The government has been urged to reconsider plans to raise the amount of tax that retailers pay on their properties.

The British Retail Consortium (BRC) has said that annual rate increases, business rates revaluation, loss of empty property relief and business rates supplements could add £1.6 billion to the £5.45 billion retailers paid in rates in 2007/2008.

The call to soften the tax burden on beleaguered retailers came as the Business Rate Supplements Bill got its second reading in Parliament. The new legislation will give local authorities the power to levy extra tax charges of 2 per cent to pay for special infrastructural projects.

Research carried out by the BRC revealed that retailers, dependent on extensive floor space for their businesses, pay a disproportionate amount (25 per cent) of business rates when compared with their role in the overall economy (8 per cent of GDP).

The BRC wants to see an immediate freeze on all new business rates and the reinstatement of empty property relief.

Stephen Robertson, the BRC’s director general, said: “Many retailers are struggling with the triple whammy of falling sales, crushed margins and rising costs. The Government must revise its plans to impose a range of extra burdens, which can only increase the pressure on retailers and destroy more of the UK’s three million retail jobs.

“Retailers are crucial to livelihoods, customers and communities. We don’t expect handouts but we don’t want further handicaps.”

The BRC said it wanted the government to take specific steps to help the retail sector.

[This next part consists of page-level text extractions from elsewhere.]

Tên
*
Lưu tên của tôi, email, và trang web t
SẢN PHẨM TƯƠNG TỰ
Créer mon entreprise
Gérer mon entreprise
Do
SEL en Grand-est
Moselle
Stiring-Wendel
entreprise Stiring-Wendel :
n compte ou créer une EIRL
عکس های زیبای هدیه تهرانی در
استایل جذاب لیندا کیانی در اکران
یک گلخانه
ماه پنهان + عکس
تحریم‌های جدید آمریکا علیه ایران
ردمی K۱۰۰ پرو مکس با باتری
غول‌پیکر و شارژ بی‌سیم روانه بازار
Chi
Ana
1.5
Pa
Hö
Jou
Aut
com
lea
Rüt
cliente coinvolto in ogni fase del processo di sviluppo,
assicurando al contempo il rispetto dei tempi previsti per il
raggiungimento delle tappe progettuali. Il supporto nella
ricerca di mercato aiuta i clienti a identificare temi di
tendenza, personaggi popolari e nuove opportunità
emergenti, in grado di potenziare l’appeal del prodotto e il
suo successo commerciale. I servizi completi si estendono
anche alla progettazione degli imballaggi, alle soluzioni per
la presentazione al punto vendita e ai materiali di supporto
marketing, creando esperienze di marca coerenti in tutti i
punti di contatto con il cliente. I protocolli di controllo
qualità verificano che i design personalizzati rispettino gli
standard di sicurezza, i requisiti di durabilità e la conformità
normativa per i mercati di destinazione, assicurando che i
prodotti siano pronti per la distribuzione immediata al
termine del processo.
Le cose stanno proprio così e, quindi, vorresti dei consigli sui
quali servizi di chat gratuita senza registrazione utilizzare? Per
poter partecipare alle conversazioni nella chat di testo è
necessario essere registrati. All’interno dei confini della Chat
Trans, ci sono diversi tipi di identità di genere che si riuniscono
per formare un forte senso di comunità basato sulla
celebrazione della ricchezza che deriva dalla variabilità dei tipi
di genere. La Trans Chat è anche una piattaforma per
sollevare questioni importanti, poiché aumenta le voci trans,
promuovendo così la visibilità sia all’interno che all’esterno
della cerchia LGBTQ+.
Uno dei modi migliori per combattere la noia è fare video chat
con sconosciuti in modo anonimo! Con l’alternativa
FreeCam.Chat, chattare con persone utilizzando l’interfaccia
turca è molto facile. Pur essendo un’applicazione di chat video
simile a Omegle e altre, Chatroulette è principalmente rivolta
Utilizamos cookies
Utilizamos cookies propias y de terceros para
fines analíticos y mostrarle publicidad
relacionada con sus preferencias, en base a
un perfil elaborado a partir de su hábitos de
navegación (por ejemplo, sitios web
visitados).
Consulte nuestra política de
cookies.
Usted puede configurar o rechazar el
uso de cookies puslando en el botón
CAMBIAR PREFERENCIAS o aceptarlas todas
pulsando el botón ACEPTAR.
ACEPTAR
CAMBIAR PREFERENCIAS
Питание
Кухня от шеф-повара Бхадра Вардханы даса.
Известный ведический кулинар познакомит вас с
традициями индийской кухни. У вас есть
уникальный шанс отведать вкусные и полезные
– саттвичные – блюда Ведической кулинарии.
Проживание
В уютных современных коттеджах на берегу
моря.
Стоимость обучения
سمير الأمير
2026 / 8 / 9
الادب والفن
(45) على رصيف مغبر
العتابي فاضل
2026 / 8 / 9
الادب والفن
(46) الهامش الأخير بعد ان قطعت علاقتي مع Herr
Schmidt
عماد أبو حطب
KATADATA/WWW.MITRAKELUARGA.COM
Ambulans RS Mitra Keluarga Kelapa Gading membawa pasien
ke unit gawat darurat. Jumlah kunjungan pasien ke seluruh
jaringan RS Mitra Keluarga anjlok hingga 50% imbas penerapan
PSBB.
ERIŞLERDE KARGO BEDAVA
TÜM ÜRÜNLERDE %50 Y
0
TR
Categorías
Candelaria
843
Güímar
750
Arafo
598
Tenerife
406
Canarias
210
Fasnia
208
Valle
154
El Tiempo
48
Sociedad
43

The 50 per cent Empty Property Relief Rate, abolished in April 2008, should be re-established.

The government should not introduce any business rates increase in April 2009. The BRC argued that rates are due to rise in line with last September’s 17-year high inflation level, which stood at 5 per cent, and would cost retailers £250 million in additional tax charges.

The next business rates revaluation, which will use rental values from April 2008 as the basis for business rates as from April 2010, should be postponed until the property market regains its equilibrium.

And safeguards must be put in place, including a compulsory business vote, before any new Business Rate Supplement is implemented.